Doomed

The sun was high when they ventured forth. Diane would have come, but the two men would have none of it. They remembered the sight they had seen; they knew what was left of a man's body lying on the rocks above; and they ordered the girl to stay hidden while Kreiss remained with her as a guard.

There were only the four who lay hidden in the woods; Schwartzmann and Max, with the remaining three men, were gone. Harkness' calls were unanswered, and he ceased the halloo.

"Better keep quiet," he advised himself and the others. "We are out of ammunition, though they don't know it. And they have got away. They will keep on going, too, and I am not any too well pleased with that. I wanted to put Schwartzmann where I could keep an eye on him.... Oh, well, he isn't very dangerous."

But Chet Bullard made a few mental and unspoken reservations to that remark. "That boy is always dangerous," he told himself, "and he won't be happy unless he is making trouble. Thank the Lord he hasn't got that gun!"

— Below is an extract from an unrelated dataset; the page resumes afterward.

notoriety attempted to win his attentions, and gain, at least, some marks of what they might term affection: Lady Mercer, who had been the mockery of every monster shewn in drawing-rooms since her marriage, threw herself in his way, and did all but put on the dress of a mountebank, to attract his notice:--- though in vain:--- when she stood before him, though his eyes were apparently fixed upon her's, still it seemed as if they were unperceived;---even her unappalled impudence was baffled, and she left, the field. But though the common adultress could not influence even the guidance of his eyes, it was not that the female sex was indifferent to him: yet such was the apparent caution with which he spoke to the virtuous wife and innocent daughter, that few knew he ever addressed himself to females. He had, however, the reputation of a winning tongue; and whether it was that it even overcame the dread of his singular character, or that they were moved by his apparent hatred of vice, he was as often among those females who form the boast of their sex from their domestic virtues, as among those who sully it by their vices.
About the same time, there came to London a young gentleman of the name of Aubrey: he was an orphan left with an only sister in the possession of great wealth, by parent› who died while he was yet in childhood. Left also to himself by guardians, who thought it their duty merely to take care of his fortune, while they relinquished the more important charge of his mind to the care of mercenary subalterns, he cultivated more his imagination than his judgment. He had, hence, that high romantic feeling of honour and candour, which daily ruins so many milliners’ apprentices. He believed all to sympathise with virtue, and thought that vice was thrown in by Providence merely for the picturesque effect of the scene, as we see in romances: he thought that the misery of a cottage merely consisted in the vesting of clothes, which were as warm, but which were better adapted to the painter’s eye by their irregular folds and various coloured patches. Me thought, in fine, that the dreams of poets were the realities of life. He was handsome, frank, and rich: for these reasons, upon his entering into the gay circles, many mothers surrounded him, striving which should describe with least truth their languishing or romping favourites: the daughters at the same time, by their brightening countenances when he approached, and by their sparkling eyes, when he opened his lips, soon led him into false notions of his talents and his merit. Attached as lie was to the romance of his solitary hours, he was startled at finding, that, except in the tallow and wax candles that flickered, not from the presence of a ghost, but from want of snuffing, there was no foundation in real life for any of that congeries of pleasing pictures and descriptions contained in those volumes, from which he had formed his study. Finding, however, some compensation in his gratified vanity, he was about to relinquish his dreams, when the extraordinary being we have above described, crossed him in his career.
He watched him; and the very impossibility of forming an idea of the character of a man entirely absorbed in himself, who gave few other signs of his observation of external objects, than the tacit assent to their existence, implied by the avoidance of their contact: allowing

He came out cautiously from among the trees, but the red horde was gone. The reptiles' wings had rasped and clashed furiously for a time; they had darted in fiery flashes before the protecting trees: and the fitful breeze had brought gusts of nauseous odors—until a thin haze formed in the higher air and the red things were gone.

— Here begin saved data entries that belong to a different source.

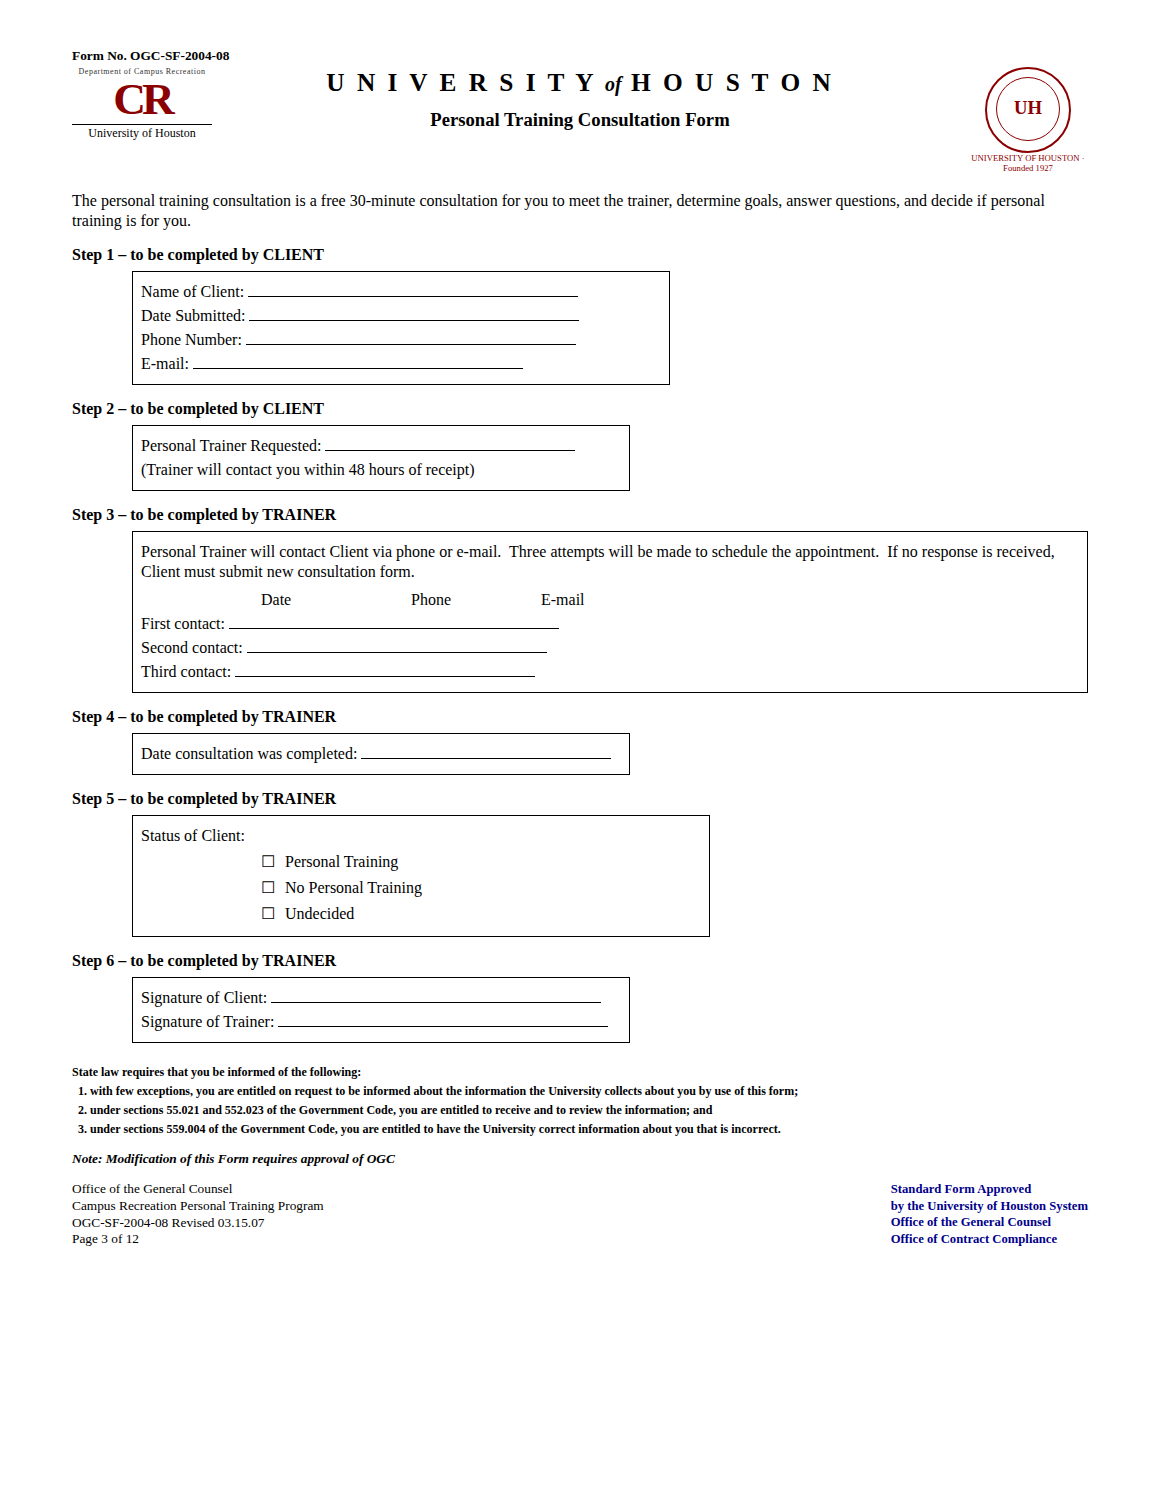Form No. OGC-SF-2004-08
Department of Campus Recreation
CR
University of Houston
UH
UNIVERSITY OF HOUSTON · Founded 1927
U N I V E R S I T Y of H O U S T O N
Personal Training Consultation Form
The personal training consultation is a free 30-minute consultation for you to meet the trainer, determine goals, answer questions, and decide if personal training is for you.
Step 1 – to be completed by CLIENT
Name of Client:
Date Submitted:
Phone Number:
E-mail:
Step 2 – to be completed by CLIENT
Personal Trainer Requested:
(Trainer will contact you within 48 hours of receipt)
Step 3 – to be completed by TRAINER
Personal Trainer will contact Client via phone or e-mail. Three attempts will be made to schedule the appointment. If no response is received, Client must submit new consultation form.
Date Phone E-mail
First contact:
Second contact:
Third contact:
Step 4 – to be completed by TRAINER
Date consultation was completed:
Step 5 – to be completed by TRAINER
Status of Client:
☐ Personal Training
☐ No Personal Training
☐ Undecided
Step 6 – to be completed by TRAINER
Signature of Client:
Signature of Trainer:
State law requires that you be informed of the following:
with few exceptions, you are entitled on request to be informed about the information the University collects about you by use of this form;
under sections 55.021 and 552.023 of the Government Code, you are entitled to receive and to review the information; and
under sections 559.004 of the Government Code, you are entitled to have the University correct information about you that is incorrect.
Note: Modification of this Form requires approval of OGC
Office of the General Counsel
Campus Recreation Personal Training Program
OGC-SF-2004-08 Revised 03.15.07
Page 3 of 12
Standard Form Approved
by the University of Houston System
Office of the General Counsel
Office of Contract Compliance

"There will not be any more for a while," said Harkness.

He pointed toward the fumerole they had seen from the lookout earlier in the day: again it was emitting jets of thin, steamy vapor that did not disappear like steam but floated up above their heads. "The gas has driven them off," he added.


The two men climbed slowly up the slope that had been the wave front of molten rock. Chet found his pistol by the path and picked it up.